S0/S1 Plan – Comments from EC Discussion

  • Documents have been received and we need to rigorous about what they say. It is our input into a major program. There needs to be an understanding of what we want. What is the timescale?
  • There is a timescale for S0 but not for S1. S0’s is open to question. What if we don’t reach that goal – will we need to change the design? Is 2009 too late – yes? Is 2007-2008 better?
  • TDR is due to begin next summer 2007. S0 should complete by 2008?
  • What are the implications of a goal of 2008?
  • The TDR design is on feasibility of viability. We need to understand the detail process & costing. Maybe a slower timescale?
  • Does the intermediate goal give enough confidence? A huge change will effect the siting.
  • Idea of demonstrating 100 cycle test, 2 ultimate goal – 30 cavities; record specifications. If that comes later, is there enough confidence?
  • Plan - Take the cavity process over and over, each time, measure the gradient, accumulate data, take 10% of the average. Focus on processing.
  • Its’ good to have close connections with area group leaders; need all 4 leaders in the loop. The this R&D plan is put together uses R&D facilities around the world involving the linac people
  • We should give opportunity of plant to be revised with comments from the area group leaders
  • Comment on the charge?
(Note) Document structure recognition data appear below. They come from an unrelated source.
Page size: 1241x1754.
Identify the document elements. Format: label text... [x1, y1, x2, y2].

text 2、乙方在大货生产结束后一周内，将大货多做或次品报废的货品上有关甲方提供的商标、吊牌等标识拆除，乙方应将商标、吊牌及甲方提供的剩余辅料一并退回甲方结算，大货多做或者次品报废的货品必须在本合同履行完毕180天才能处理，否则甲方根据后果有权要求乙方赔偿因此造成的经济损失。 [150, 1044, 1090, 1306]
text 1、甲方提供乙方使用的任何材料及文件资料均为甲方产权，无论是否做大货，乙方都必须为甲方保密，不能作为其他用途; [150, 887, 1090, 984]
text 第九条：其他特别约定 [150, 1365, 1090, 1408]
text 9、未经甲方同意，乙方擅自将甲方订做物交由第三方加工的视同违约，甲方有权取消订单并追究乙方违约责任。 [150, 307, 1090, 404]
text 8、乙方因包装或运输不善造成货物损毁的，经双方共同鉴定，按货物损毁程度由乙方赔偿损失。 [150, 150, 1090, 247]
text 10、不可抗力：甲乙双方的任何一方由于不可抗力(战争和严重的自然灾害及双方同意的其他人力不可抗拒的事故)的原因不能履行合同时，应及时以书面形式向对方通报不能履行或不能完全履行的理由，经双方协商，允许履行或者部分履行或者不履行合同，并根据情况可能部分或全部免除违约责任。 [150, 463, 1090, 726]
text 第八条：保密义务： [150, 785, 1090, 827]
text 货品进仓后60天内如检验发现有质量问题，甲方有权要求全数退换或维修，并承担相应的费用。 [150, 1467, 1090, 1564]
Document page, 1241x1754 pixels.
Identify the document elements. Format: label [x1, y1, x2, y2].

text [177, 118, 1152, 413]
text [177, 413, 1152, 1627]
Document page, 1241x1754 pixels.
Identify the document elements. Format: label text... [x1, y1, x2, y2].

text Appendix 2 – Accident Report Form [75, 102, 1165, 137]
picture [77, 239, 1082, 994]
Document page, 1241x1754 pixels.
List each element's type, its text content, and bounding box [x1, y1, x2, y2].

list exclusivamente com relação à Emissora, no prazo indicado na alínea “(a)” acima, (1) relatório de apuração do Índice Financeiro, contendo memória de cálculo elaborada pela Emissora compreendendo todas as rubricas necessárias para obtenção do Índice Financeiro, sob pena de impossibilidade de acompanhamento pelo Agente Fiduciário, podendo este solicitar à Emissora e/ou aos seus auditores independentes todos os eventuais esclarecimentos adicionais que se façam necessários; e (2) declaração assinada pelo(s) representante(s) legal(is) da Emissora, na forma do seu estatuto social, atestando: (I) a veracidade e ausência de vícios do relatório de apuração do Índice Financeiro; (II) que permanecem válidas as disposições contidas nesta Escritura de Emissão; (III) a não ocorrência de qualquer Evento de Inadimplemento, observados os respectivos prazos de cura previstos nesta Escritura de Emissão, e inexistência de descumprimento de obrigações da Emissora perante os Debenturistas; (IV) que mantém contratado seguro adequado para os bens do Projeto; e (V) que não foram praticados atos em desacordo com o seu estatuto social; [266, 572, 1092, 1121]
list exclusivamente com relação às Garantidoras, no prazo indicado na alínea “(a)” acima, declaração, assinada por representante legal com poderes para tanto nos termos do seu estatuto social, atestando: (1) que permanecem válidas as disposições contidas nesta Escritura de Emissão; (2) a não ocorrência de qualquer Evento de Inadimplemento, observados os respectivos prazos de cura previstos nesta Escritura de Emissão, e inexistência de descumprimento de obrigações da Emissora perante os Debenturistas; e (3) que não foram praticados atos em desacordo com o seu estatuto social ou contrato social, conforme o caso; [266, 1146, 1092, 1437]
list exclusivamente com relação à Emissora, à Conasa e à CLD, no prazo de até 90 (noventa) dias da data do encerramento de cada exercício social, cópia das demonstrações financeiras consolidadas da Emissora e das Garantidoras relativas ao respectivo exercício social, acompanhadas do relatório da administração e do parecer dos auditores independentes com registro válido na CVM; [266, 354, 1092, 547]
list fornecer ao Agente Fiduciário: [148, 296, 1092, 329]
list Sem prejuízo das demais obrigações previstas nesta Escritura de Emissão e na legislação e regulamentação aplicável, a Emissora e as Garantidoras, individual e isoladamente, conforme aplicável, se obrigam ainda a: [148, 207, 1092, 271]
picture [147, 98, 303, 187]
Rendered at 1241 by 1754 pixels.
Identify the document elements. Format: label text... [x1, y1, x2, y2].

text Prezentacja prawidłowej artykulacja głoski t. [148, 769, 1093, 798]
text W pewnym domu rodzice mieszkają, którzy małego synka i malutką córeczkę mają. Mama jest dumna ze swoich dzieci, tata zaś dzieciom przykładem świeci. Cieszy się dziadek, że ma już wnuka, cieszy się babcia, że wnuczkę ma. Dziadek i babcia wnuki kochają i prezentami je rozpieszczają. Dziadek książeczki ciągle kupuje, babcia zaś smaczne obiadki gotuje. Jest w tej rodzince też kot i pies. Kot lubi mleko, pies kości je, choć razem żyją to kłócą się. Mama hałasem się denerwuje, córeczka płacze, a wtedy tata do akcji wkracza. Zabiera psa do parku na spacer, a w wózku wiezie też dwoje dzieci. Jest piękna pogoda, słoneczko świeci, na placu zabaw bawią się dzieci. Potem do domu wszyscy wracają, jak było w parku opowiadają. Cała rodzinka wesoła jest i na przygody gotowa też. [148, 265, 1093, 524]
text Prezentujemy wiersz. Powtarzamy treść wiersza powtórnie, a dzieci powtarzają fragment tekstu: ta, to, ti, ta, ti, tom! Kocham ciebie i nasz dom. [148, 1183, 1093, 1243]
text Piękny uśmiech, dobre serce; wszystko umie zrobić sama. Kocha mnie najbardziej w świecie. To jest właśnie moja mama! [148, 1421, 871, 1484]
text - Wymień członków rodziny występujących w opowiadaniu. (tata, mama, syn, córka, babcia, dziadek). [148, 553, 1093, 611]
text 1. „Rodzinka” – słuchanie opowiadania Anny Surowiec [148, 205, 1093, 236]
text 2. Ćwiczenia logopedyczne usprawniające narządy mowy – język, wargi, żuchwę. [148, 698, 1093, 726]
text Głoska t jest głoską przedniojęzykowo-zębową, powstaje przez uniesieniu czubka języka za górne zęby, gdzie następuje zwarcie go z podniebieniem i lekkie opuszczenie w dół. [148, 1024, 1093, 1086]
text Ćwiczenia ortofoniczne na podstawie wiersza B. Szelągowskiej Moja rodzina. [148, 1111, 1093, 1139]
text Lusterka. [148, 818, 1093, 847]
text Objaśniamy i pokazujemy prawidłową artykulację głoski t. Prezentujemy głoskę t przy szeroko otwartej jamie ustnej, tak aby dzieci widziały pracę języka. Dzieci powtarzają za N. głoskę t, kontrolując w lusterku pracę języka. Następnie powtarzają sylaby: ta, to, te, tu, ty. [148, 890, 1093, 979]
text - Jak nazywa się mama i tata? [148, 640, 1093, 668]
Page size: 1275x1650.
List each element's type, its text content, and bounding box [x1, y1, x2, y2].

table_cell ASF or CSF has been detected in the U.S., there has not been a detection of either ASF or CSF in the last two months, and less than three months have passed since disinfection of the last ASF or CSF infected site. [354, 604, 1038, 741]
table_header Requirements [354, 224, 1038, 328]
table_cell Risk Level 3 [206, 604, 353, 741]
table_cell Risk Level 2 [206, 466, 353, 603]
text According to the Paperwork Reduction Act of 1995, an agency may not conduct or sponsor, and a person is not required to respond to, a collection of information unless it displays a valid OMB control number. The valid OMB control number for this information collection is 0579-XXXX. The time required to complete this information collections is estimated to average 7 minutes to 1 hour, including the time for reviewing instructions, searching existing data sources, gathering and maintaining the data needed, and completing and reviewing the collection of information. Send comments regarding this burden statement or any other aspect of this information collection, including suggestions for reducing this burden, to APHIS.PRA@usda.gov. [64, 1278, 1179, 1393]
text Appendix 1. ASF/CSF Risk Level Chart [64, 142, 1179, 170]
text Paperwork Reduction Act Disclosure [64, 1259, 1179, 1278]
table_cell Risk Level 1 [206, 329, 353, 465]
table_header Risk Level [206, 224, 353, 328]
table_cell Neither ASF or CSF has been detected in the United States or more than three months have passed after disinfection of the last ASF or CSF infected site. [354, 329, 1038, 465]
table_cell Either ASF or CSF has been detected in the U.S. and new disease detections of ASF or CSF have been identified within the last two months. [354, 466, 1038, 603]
Is it worth to have Lutz come to the EC meeting? YES
  • Common Fund:
  • We need too increase the money, MOU needs to be signed. FALC is waiting on projections. This is central funding, not new money. What costs do we want to centralize? Management to be centralized not localized. The budget could grow to 1M. Need feedback in 1 week.

Cost Confidentiality

Are all of us in the dark? Where will be with these numbers in Vancouver?

Confidentiality –

  • people are nervous
  • bound to be chaos of info with different credibility in this timescale

Europe is worried but senses calm. We need statements and clear guidelines. Rules will need to be published within the GDE.

I will write the rules with the cost engineers. Need action items and statements. The shorter the better, things need to be basic and simple.

We need guidance for the parallel sessions.

Think about parallel sessions. We need something not so vetted or controversial.